The island of Jamaica experienced record rainfall amounts May 12th to 19th of 2017 following a prolonged period of drought. The island nation was severely impacted by heavy rains associated with a slow-moving trough (see Photo 1). The Jamaica Meteorological Service, in an emergency press conference held Tuesday May 16th, revealed that rainfall amounts received from May 12th to 15th exceeded the mean monthly rainfall for some parishes.
In the parish of St Mary, for example, where historical monthly rainfall averages 148 mm, the recorded rainfall amount for this single event was 187 mm. Clarendon, hardest hit of the parishes, recorded a rainfall amount of 155 mm on the 15th (mean for the entire month is 139 mm). So, in just 4 days, the amount of rainfall exceeded the parish mean in St. Mary by over 26%, and in Clarendon by almost 12%.
For Jamaica, high-intensity rainfall events are forecast to become more frequent with climate change. This means that high rainfall amounts will be received over reduced periods of time when compared with historical events. With heavy rainfall, coastal areas are immediately impacted by run-off and waste accumulation. Flood waters are a transportation system for inland garbage to the sea. More often than not, buoyant trash released from Kingston Harbour end up down-shore along coastal bays and coves.
This down-shore transport is depicted through MGIBlue’s Coastal Dynamics Modelling Lab in Figure 1 – a particle-tracking model showing buoyant particles released from the mouth of Kingston Harbour travelling along in-shore areas down the southeast coast into the Portland Bight Protected Area and even further along the south coast. This is typical for shorelines with nearby gullies, drains, and rivers as buoyant particles, once released from these land-based sources, will follow the flow and transport of water into coastal deposition sites.
With increased flooding and thus increased run-off, improper disposal of solid waste results in problems extending to coastal areas (see Photo 2). Jamaica is a coastal country with many livelihoods depending on coastal resources. Major industries such as tourism and fishing depend largely on healthy and aesthetically pleasing coastlines to thrive. 70% of Jamaica’s population live and or work in coastal areas, with 25% directly settled (JAMNAV©); while 90% of Jamaica’s GDP is produced in the coastal zone.

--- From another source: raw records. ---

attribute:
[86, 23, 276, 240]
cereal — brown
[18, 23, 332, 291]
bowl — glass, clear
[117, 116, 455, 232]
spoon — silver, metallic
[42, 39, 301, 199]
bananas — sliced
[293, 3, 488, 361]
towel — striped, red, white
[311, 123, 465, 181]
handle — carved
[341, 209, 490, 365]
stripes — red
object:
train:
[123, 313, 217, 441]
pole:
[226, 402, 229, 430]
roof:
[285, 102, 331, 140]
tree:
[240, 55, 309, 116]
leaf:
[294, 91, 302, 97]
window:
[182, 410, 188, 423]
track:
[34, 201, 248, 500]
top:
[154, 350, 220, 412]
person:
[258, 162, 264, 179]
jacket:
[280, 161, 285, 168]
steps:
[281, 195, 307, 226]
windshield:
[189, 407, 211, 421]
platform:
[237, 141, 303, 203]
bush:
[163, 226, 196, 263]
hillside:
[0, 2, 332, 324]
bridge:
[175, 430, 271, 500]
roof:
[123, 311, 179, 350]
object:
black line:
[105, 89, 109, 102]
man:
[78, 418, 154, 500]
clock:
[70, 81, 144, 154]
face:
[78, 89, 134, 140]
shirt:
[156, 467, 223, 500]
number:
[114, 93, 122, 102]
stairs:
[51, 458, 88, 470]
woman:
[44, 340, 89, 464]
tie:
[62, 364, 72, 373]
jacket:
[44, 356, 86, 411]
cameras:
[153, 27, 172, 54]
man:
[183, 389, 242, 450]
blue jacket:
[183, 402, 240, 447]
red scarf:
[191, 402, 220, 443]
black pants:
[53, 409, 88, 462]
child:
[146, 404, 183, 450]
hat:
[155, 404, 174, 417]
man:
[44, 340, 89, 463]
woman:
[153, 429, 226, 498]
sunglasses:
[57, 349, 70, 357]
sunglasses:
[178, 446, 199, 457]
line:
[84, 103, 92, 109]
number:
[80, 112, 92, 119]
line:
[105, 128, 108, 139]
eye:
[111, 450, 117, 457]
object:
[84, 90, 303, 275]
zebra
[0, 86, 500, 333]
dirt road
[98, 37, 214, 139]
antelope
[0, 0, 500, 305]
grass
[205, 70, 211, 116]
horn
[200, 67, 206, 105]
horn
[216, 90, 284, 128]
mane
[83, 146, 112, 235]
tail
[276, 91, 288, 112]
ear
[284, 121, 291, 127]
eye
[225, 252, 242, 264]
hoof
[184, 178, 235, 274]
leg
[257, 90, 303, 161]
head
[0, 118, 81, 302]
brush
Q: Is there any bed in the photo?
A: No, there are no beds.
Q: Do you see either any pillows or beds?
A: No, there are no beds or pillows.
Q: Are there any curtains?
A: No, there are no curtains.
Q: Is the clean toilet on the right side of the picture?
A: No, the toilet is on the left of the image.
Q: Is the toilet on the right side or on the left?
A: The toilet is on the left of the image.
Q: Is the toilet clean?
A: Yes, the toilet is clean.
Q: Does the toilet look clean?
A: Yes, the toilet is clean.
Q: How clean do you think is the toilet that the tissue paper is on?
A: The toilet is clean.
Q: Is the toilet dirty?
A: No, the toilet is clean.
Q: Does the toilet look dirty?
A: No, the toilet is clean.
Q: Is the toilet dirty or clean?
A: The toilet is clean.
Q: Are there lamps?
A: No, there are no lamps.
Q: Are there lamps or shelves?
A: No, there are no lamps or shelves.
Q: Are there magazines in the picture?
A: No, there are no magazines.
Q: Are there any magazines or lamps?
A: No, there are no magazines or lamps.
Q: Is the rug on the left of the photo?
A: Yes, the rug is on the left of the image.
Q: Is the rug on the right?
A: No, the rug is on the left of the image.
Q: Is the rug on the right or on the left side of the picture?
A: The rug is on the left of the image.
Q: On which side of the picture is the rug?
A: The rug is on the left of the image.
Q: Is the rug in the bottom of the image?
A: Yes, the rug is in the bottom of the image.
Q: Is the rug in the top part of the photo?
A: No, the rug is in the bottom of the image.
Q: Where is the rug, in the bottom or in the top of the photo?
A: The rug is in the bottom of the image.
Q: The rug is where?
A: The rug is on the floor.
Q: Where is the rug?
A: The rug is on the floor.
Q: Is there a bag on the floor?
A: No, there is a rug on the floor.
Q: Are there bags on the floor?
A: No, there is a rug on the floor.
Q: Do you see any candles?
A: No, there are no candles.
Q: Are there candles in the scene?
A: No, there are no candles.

Alarms have been raised about the amount of garbage dumped into gullies in the city. Of major concern are plastic and Styrofoam solid waste. With heavy rain events, these non-biodegradable products end up in coastal areas and oceans. This poses severe problems for marine organisms that may ingest or assimilate the garbage, become entangled or trapped therein. The ocean becomes the ultimate dumping ground for harmful and environmentally costly garbage.
With the launch of a multi-disciplinary recommendations Committee on the Use of Plastic and Styrofoam in Jamaica – chaired by Dr Parris Lyew-Ayee (Director of the Mona Geoinformatics Institute) – steps are being taken in the right direction towards tackling the root causes of the garbage problem rather than focusing on quick fixes that are not sustained. The improper disposals of garbage in gullies, as well as inefficient methods of garbage collection, are causing massive pollution of our coastlines and our oceans. Coastal clean-ups are useful but cannot be considered a solution to the problem as the source of the garbage is mainly inland. The root causes of the contamination problem must be addressed to combat the issues faced on the coastline. A useful approach in tackling the source of the problem is by targeting and changing people’s attitude towards the use and disposal of solid waste. Such a strategy will go a far way in improving the health and resilience of our coastal areas.